Gabriel Sinclair has a lot of skeletons. Haunted by his childhood and tragedy and a possible legacy of madness, he’s run from his past. When an offer comes in for the sale of his island, he is drug back to the memories he has tried to escape. He didn’t bargain on the spitfire, Louisa crashing into his life, but the money she offers for his assistance isn’t something he can turn away from. Problem is, before too long, he doesn’t want to turn away from the maddening woman either. They both want different things and finding a middle ground might be impossible. Or they could both go mad trying.
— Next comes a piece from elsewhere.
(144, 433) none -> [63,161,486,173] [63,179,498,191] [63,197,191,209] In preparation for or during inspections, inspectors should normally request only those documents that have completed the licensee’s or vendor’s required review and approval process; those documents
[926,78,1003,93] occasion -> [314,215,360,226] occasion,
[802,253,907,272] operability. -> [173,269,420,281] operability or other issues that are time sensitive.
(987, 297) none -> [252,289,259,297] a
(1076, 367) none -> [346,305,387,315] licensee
The first couple of chapters of this book really threw me. So much happened and I wasn’t familiar with the characters, so I spent a bit of time trying to wrap my head around everything. But I have to tell you how thrilled I am that I did so! Ms. Putman and Heather Snow demonstrate very similar writing styles. As Ms. Snow is a favorite of mine, Ms. Putman has now also joined my list of favorites. I very much enjoy historical with strong leads, wit, banter, sexual tension, and a bit of history lesson when intertwining a piece of fact within the fiction. In this case, the history of the development of the submarine is infused throughout the story and I absolutely loved how Ms. Putman used this snippet of history in her plot. Of course, HR is nothing without the brooding, tortured male lead, and this too was executed flawlessly with Gabriel’s character. Louisa was possibly a bit ahead of her time, but no less enjoyable in her quest to make the world a bit more equal for women. Entertaining was the instance and realization that not everyone needed or appreciated her aid. 😊
 
The secondary characters all held a special place within this book and with the absence of even one, it would not have been the same. I enjoyed getting to know them and their personal stories as well. While Ms. Putman wrapped the story up pretty nicely, I am sure there are other characters that would break out as leads in a subsequent story spectacularly. Probably the most interesting would be Drew Maitland. If I am not mistaken, I seem to remember reading him being involved in the next book. One thing is for sure – Ms. Putman has something special going on within this series and I will definitely be back for any following books. Lovers of HR are sure to become engrossed in this book in no time. I found myself laughing out loud several times and then looking around to see if anyone was looking at me like I was crazy. 😊 Anytime I do such a thing, I know I’ve found a gem that will always remain holding a coveted place on my shelf. 

Kindle version provided by Pump Up Your Book/Author in exchange for an honest review.